Working Evenings and Weekends Damages Teams and You. NOT for the Reason You Think

I don’t work overtime in my software engineering role for a host of great reasons. However, there is another reason software engineering overtime is all types of bad — and this time it is something that impacts teams.

Your Rights As A Software Developer

Working for free isn’t something any professional software engineer should consider.

The fact is that you are paid for your knowledge, experience, and time. If your knowledge and experience are insufficient for you to produce functionality in a reasonable time your employer should help you to reach that level with some sort of plan.

Did someone say training?

Certainly, you should not be making up deficiencies in your company by funding their software development with your own time.

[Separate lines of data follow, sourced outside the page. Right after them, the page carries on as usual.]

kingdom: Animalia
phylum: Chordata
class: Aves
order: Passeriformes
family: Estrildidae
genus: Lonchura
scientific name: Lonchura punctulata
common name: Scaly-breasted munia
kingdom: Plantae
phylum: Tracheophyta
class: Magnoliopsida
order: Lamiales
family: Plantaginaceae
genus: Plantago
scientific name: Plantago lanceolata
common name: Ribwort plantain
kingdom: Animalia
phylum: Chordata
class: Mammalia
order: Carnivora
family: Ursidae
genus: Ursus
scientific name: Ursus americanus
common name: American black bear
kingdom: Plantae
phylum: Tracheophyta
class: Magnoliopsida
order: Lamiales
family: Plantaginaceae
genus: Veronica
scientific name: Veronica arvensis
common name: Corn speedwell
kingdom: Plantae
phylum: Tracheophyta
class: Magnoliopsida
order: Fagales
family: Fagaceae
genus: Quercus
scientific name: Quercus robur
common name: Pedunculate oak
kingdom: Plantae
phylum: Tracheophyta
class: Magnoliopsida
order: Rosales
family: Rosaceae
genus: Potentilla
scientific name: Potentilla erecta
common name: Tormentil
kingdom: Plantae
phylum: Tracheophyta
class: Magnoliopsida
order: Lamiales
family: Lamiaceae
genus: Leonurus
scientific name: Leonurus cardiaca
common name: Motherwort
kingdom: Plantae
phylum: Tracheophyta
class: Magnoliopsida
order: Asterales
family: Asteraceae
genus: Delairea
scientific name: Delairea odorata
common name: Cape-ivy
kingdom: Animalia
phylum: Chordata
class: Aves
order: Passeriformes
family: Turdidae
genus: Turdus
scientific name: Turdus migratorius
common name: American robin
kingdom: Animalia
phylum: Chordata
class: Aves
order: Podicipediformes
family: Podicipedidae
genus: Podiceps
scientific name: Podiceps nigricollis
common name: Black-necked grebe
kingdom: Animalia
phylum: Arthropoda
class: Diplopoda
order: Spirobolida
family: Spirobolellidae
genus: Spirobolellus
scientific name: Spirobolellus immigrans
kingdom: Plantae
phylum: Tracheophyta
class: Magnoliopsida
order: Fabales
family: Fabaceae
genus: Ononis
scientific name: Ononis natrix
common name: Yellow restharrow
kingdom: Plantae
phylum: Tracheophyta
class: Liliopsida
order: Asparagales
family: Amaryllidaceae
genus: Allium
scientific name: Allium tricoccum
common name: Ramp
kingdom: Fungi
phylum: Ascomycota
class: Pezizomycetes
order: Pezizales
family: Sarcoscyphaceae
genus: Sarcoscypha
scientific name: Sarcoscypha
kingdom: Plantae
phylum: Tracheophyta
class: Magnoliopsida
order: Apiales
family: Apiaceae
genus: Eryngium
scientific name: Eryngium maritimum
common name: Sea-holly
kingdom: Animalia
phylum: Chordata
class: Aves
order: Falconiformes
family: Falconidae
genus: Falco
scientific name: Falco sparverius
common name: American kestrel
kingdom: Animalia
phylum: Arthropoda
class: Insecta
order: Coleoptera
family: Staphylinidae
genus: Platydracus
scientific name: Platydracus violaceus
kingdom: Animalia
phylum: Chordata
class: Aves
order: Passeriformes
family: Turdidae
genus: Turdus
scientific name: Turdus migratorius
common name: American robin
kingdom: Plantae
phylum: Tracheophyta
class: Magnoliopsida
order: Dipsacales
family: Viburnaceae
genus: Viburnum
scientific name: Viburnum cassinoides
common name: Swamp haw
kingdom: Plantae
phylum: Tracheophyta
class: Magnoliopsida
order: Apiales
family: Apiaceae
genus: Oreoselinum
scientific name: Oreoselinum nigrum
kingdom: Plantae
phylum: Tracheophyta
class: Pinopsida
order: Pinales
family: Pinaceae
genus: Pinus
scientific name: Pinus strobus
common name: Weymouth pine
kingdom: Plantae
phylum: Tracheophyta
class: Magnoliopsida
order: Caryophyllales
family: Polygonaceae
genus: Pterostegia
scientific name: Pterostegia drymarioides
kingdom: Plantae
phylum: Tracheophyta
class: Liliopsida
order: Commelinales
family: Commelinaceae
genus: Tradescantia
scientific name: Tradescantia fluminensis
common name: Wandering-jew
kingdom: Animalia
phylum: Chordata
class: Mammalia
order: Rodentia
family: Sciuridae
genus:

Which is a compelling way to say working overtime isn’t in your interest. It isn’t the most compelling reason for you to avoid working overtime that would affect an entire team.

Look After Your Health

I’ve previously covered why your health is important as a software developer. You might think that looking after your back and general health would be important for a whole team as it is something that affects each and every developer.

It isn’t as important as the issue we are going to cover in this article.

The Agile Angle

Here we go. This is it.

If you throw time at a problem and solve it, the Agile methodology will punish you in subsequent sprints. Let me explain.

In Agile the team estimates the amount of work that can be delivered in a sprint, and this estimate is based on the work that has been achieved in previous sprints. When a developer brings in work that is not measured they effectively increase a team's velocity without properly accounting for the effort they are putting in.

Why should I care about the accountancy of work? I just deliver (excellent features).

If you flood a sprint with unaccounted overtime, subsequent sprints assume that you have the same amount of available time. As a developer, you are setting the expectation that you will continue to work overtime. You’re setting yourself up for toxic work conditions, and perhaps giving your colleagues the same expectations for their work.

The result of this can be to introduce a cycle of overcommitment and under-delivery into your feature team. If you’ve ever wondered where toxicity and a culture of unproductive teams start, you now have your answer. It starts with a single developer.

Are you saying it’s my fault?

Agile is about a constant, sustainable pace of work. Undermining that becomes a root cause of issues within the team. If you don’t care about sustainable working practices, it seems you don’t really care about your collegues. That can’t be right.

I don’t care about people.

Conclusion

Overtime is a quick fix for a specific problem. I’m actually not against fixing problems in your own time that are “your fault”. The definition of “your fault” gets smaller and smaller over time as having insufficient experience for a task actually isn’t “your fault”.

Moreover, overtime can undermine the principles of the Agile methodology. It’s not about you, it’s about working in a team and managing a workload well beyond any individual developer. 

Remember: you should always be thinking about your team and not just yourself. If everyone did that I suspect that the software development industry would work rather better.